Onde há comunidade, há fôlego. O antídoto floresce na escuta, no respeito e na ação comum, nas relações e nos gestos diários. A democracia respira em laços, convivência e redes de colaboração efetiva. Nela pulsam a livre reflexão e expressão. Representa o direito de qualquer um, jamais o domínio dos muitos sobre poucos.
O capital social — para consolidar-se — requer escuta, diálogo, respeito e partilha. Que se lide com divergências sem transformar o outro em inimigo, criando, para proteção, associações, cooperativas, grupos culturais e clubes de bairro. São cidadelas de autonomia e de maturidade política onde se aprende a agir de modo coletivo e a conviver com a diferença.
Um governo precisa ser visto, debatido, examinado, controlado. Sua representatividade exige equilíbrio entre os poderes e vigilância constante. O poder civil deve coordenar as forças armadas e a polícia. Quanto mais o mando se reparte — entre cidades, estados e associações —, mais sólido se torna o corpo social.

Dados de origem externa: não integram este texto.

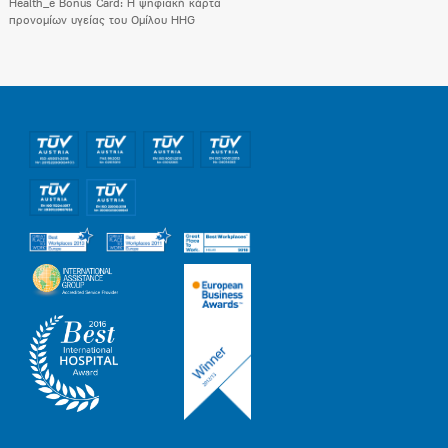
Health_e Bonus Card: H ψηφιακή κάρτα
προνομίων υγείας του Ομίλου HHG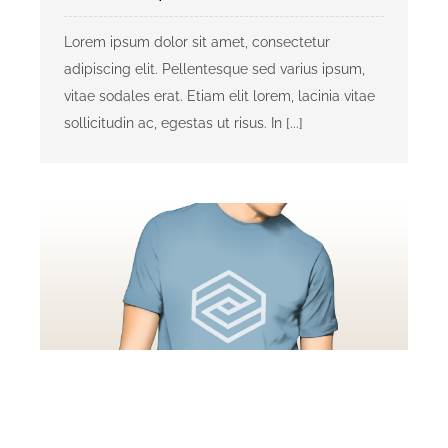
Lorem ipsum dolor sit amet, consectetur
adipiscing elit. Pellentesque sed varius ipsum,
vitae sodales erat. Etiam elit lorem, lacinia vitae
sollicitudin ac, egestas ut risus. In [...]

Toda estrutura política reflete o modo como a autoridade circula entre as pessoas. Quando o poder se concentra, o medo cresce; quando se reparte, a convivência se fortalece. A tirania alimenta-se do medo e da violência. Seu prenúncio que destrói o convívio está no discurso do ódio, na retórica que divide o mundo entre “os bons” e “os inimigos”.
Sistemas que acumulam recursos em poucas mãos criam terreno fértil para a corrupção e o despotismo. O caminho oposto é a transparência — o ar que sustenta a vida pública — menos privilégios, punição justa, responsabilidades expostas à luz do dia.

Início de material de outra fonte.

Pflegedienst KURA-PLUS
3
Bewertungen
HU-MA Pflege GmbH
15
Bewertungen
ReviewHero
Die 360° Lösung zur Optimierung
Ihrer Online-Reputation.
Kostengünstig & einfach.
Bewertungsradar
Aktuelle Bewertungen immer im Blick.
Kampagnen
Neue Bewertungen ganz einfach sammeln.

A resistência à tirania nasce nas bases: praças, escolas, laços entre vizinhos. Ali germina a cultura cívica, o gosto pela participação e a vacina contra o populismo — movido pela raiva, pela ilusão e pela promessa fácil. A cura está na ação coletiva: multiplicar contatos e fortalecer as redes, ampliar o espaço da palavra. Em associações, clubes e grupos comunitários aprende-se a debater, ceder e construir em conjunto. Até os vínculos mais frágeis — uma conversa, um projeto partilhado — sustentam o espírito público.
A aprendizagem política nasce da prática e o cidadão que participa deixa de ser súdito. Quando a imprensa cumpre seu papel, a diversidade de vozes obriga o mando à responsabilidade. Onde a informação se concentra, o ar público se rarefaz.
A vida brota da conversa, do vínculo humano, da convivência solidária e da qualidade do diálogo entre as pessoas. É esse exercício contínuo que permite que a liberdade esteja entre nós.